My pie was $9 and the retail prices of some items certainly look comparable, if not a bit lower, than other high-end markets here in NYC.

At the shellfish counter...overseen by fish guru David Pasternack...

Wow. There's surely a lot more for eat here, which means a lot more trips. Perhaps Significant Eater won't mind going tomorrow for lunch?

I think Eataly sets a new bar. It brings together, for our shopping and dining pleasure, the high quality of product (at retail) that Batali has always demanded and the high quality of cooking that we've always expected from the Bastianich (and I mean Lydia here) and Batali kitchens. Is there anything like this in the U.S.?

It has a certain energy; it'll be interesting to see how long that lasts. Sort of like what Otto was when it first opened; like no other Italian restaurant in the city, with a good deal of focus on the front room and standing and eating and drinking being OK.

At Eataly, it may be about standing and eating, or sitting at counters and eating or browsing the aisles while waiting for a table.
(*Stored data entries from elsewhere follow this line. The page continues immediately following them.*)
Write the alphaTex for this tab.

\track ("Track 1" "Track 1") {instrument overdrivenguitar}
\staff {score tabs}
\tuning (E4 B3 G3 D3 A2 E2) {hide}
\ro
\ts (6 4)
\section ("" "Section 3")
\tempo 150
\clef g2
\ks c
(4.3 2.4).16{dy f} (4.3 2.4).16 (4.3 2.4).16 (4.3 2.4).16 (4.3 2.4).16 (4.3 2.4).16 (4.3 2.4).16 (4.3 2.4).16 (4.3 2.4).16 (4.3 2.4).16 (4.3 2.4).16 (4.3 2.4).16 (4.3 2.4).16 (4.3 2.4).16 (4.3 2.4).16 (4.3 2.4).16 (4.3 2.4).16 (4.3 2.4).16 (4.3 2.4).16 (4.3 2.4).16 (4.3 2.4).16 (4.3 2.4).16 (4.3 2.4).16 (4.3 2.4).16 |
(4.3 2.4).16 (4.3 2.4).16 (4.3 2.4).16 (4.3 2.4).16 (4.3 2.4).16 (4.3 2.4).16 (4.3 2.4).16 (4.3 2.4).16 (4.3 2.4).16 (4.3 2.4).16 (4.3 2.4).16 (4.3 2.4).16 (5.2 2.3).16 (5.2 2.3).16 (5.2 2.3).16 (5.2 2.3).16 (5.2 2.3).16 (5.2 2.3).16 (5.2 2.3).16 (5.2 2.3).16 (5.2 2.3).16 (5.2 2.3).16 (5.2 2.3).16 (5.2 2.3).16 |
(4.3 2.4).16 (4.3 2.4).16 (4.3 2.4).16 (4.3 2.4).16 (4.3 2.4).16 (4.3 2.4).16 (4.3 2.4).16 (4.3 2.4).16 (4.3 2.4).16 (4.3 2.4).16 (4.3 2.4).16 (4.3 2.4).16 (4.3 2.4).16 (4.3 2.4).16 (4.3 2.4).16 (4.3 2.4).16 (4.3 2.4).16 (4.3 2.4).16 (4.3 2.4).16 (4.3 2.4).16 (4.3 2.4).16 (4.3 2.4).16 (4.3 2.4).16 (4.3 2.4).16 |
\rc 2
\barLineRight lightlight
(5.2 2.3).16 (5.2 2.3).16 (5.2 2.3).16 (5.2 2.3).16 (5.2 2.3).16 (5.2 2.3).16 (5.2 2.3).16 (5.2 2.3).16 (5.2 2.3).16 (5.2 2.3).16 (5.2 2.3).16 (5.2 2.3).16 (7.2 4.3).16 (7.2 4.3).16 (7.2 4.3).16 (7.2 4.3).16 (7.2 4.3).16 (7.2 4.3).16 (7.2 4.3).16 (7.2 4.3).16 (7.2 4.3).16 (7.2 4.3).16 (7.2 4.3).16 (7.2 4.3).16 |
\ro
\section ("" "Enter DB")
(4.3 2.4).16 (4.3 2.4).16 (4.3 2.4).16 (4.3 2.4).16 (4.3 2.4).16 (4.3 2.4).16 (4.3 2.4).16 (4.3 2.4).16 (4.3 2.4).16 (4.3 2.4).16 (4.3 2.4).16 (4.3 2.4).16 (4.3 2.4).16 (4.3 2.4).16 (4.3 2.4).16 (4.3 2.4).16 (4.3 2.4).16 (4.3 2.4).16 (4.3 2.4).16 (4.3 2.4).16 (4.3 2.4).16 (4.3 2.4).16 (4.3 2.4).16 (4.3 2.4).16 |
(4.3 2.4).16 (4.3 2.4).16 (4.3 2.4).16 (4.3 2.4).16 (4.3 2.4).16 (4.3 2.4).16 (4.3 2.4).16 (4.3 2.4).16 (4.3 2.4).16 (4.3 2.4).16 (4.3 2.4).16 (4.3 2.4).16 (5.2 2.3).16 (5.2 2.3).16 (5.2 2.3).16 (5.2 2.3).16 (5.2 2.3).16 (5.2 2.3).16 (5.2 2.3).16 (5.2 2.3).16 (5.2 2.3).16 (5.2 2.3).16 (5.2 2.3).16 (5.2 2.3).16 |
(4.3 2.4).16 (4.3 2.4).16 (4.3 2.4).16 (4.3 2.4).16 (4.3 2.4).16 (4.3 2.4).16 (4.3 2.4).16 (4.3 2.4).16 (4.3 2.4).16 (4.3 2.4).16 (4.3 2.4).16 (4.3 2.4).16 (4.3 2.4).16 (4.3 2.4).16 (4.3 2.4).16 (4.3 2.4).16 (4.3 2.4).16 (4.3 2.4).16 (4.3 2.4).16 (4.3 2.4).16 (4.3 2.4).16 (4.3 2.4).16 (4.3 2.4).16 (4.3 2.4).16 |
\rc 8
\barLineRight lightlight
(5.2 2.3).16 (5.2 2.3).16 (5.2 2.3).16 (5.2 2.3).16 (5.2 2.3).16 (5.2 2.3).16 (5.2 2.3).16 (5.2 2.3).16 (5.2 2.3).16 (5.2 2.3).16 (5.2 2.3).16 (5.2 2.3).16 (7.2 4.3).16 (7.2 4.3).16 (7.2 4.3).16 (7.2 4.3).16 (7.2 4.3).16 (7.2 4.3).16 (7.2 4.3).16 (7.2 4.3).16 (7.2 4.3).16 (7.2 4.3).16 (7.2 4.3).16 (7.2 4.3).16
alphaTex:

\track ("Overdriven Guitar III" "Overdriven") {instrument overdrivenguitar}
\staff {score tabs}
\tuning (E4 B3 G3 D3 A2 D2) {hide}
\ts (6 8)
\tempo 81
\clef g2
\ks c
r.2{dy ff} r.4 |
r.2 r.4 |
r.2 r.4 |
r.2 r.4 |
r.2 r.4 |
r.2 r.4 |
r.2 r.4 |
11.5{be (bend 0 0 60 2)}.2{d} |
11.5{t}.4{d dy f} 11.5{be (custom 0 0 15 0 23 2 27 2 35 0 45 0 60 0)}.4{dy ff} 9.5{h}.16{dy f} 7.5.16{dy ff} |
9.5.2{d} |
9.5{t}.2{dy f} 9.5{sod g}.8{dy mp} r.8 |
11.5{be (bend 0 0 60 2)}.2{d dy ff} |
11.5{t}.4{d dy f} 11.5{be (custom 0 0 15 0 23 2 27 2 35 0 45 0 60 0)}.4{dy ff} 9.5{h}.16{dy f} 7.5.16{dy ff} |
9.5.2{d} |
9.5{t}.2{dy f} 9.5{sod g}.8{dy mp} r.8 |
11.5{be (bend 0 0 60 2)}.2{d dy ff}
It may be about nothing but shopping, for that perfect piece of mozzarella, 1/4 pound of prosciutto or to see if Silverton's sourdough has changed along with the seasons. It's beautiful and fresh and new. And the fact is, it's exciting.

There were plenty of people buying T-shirts and aprons today, and that's OK too. For me, it'll always be about the food first. I can get my Alessi somewhere else.